At times, my eyes were permanently shut, others wide open completely mesmerised by the action shots.

You don't miss a single bang, jolt, gun shot, everything is shot with great realistic effect.

The story line flows perfectly, constantly gripping you throughout the film and the acting is amazing - Hugo Weaving, Vince Vaughan are stand out supporting acts.

'Help me get one more' the haunting message that you will take away, even get a little weepy.

Fantastic piece of history brought to life for us to understand, appreciate and mourn.

It starts off as a sentimental tale of a simple American family (dysfunctional elements slightly touched on) before advancing into a distasteful blood bath.Yes War is ugly - but do God fearing "thou shall not kill" believers really want to celebrate the obscene catalogue of atrocities Mel Gibson has served up. 

I have no problem with the simple minded message of the film, but I find the appalling depiction of slaughter just a little bit exploitative.  

An outstanding film with outstanding acting especially by British Andrew Garfield. His accent is so convincingly American that I had to double check! The Battle of Okinawa was a terrible and bloody battle between the Americans and Japanese only this battle had a strong ray of light and hope driving through the bullets and bombs which went by the name of Desmond Doss. A true story, we see Doss as the religious, vegetarian, conscientious objector that he was, determined to serve his country but also determined never to use arms. He was almost court-martialled for holding on to his beliefs and views firmly. However, eventually Doss was permitted to become the medic he so much wanted to become and walk headlong into battle carrying nothing more than a few bandages and morphine injections. His faith must have been strong! The rest of the film needs to unfold without words from anyone. Just have a tissue to hand!


I never heard about this true story before but I was absolutely transcended by the movie!

During the second world war, United States are fighting against Japan, a young soldier decides he wants to serve his country but by saving most lives as possible rather than taking some. He will never derogate from his convictions and this is beautiful, making this war film beautiful despite of the hard images we saw in it.

Even on this war environment, Mel Gibson manages to tear us out of laughter by showing us human nature during their soldiers training.

I especially appreciate to see how the movie is respecting some memories of the soldiers; it gives just more credit to the story.

The movie just came out, so you have plenty of time to go watch it!


Bring on the Oscars 2017....

The movie starts really slow: set in Virginia Desmond Doss appears to be just the average American boy and despite witnessing his father fighting with his own ghosts (WWI veteran) he still decides to enlist and support his country. The first third of the movies gives you a broad overview over Desmond Doss himself and the history that shaped him.
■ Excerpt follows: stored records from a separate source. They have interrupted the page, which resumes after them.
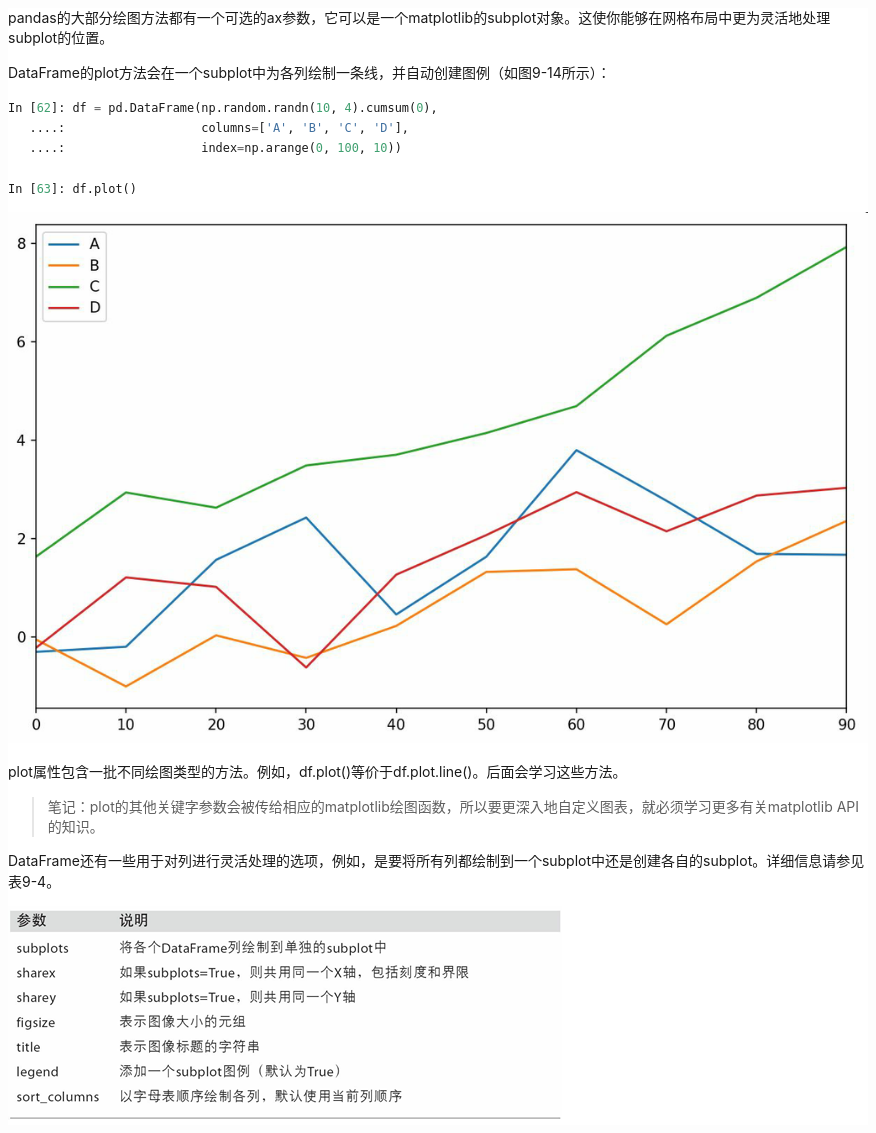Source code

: pandas的大部分绘图方法都有一个可选的ax参数，它可以是一个matplotlib的subplot对象。这使你能够在网格布局中更为灵活地处理subplot的位置。

DataFrame的plot方法会在一个subplot中为各列绘制一条线，并自动创建图例（如图9-14所示）：
```python
In [62]: df = pd.DataFrame(np.random.randn(10, 4).cumsum(0),
   ....:                   columns=['A', 'B', 'C', 'D'],
   ....:                   index=np.arange(0, 100, 10))

In [63]: df.plot()
```

![图9-14 简单的DataFrame绘图](img/7178691-a1234d5e5ee41a40.png)

plot属性包含一批不同绘图类型的方法。例如，df.plot()等价于df.plot.line()。后面会学习这些方法。

>笔记：plot的其他关键字参数会被传给相应的matplotlib绘图函数，所以要更深入地自定义图表，就必须学习更多有关matplotlib API的知识。

DataFrame还有一些用于对列进行灵活处理的选项，例如，是要将所有列都绘制到一个subplot中还是创建各自的subplot。详细信息请参见表9-4。

![表9-4 专用于DataFrame的plot参数](img/7178691-96651ecaa90f1c68.png)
Although it becomes clear from the beginning that Desmond's faith is vital you don't realise it until he starts his military training and refuses to even touch a gun. First you understand his superiors opinion putting everybody at risk, by refusing to be able to defend himself. But as the story unfolds the support for Doss' and his belief begins to settle in.
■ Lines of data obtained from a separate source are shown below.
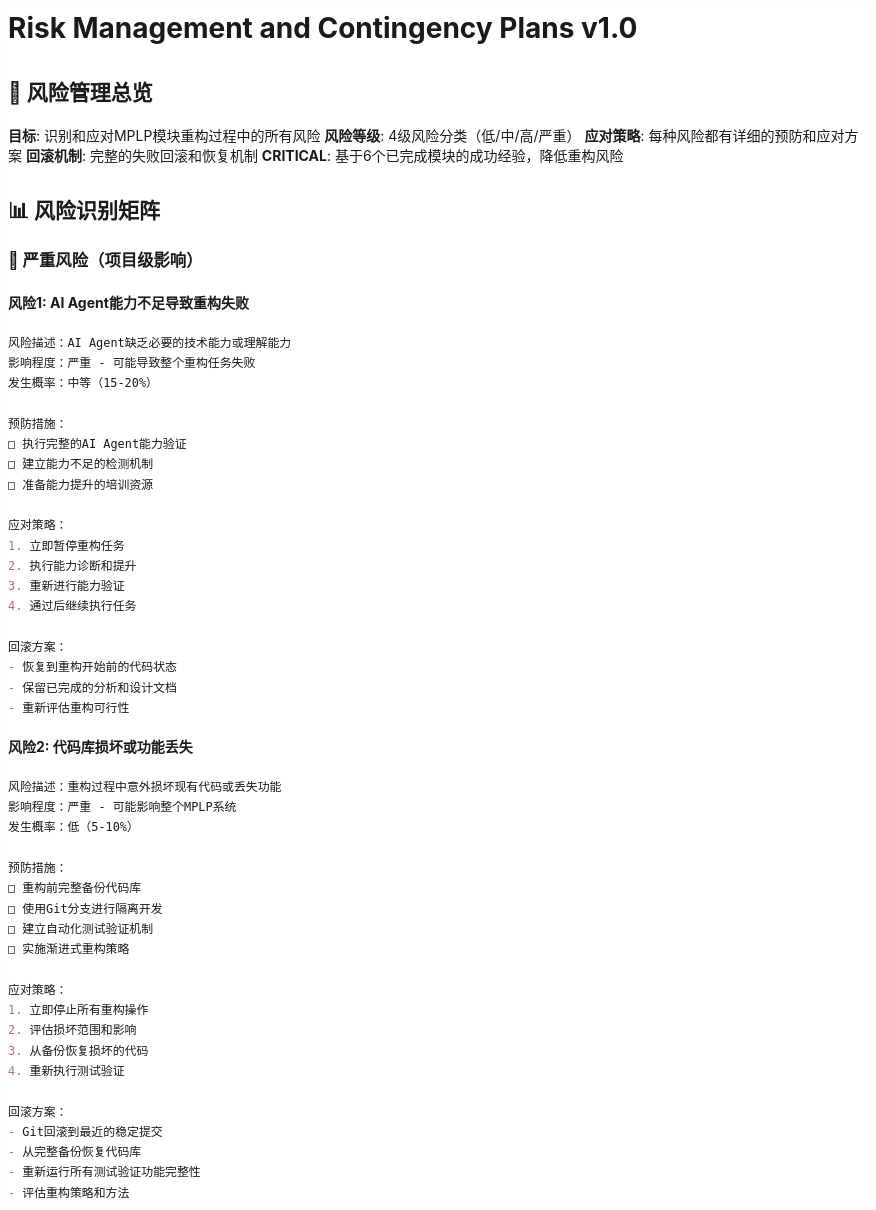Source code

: # Risk Management and Contingency Plans v1.0

## 🚨 **风险管理总览**

**目标**: 识别和应对MPLP模块重构过程中的所有风险
**风险等级**: 4级风险分类（低/中/高/严重）
**应对策略**: 每种风险都有详细的预防和应对方案
**回滚机制**: 完整的失败回滚和恢复机制
**CRITICAL**: 基于6个已完成模块的成功经验，降低重构风险

## 📊 **风险识别矩阵**

### **🔴 严重风险（项目级影响）**

#### **风险1: AI Agent能力不足导致重构失败**
```markdown
风险描述：AI Agent缺乏必要的技术能力或理解能力
影响程度：严重 - 可能导致整个重构任务失败
发生概率：中等（15-20%）

预防措施：
□ 执行完整的AI Agent能力验证
□ 建立能力不足的检测机制
□ 准备能力提升的培训资源

应对策略：
1. 立即暂停重构任务
2. 执行能力诊断和提升
3. 重新进行能力验证
4. 通过后继续执行任务

回滚方案：
- 恢复到重构开始前的代码状态
- 保留已完成的分析和设计文档
- 重新评估重构可行性
```

#### **风险2: 代码库损坏或功能丢失**
```markdown
风险描述：重构过程中意外损坏现有代码或丢失功能
影响程度：严重 - 可能影响整个MPLP系统
发生概率：低（5-10%）

预防措施：
□ 重构前完整备份代码库
□ 使用Git分支进行隔离开发
□ 建立自动化测试验证机制
□ 实施渐进式重构策略

应对策略：
1. 立即停止所有重构操作
2. 评估损坏范围和影响
3. 从备份恢复损坏的代码
4. 重新执行测试验证

回滚方案：
- Git回滚到最近的稳定提交
- 从完整备份恢复代码库
- 重新运行所有测试验证功能完整性
- 评估重构策略和方法
```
Once they land Japan it is hard to sit still, as you watch the peak of the story unravel in front of you. The war scenes are shocking and brutal (you might hear the occasional gasp in the cinema), but you won't be able to look away and cringe more often than you'd ever admit.

Desmond's heroic actions move into the center and in the end all you wish for is for him to make it out alive - blending out the fact that it is indeed a true story.

The movie gives the impression, that Mel Gibson has used his hiatus wisely and Andrew Garfield turns from a likeable, but ordinary guy into a war hero whos story should have been told a long time ago.

Note that it is not just a grim, dark movie - but it has some scenes that make you smile (mostly thanks to Vince Vaughn in my opinion) and help to digest the gruesome bits.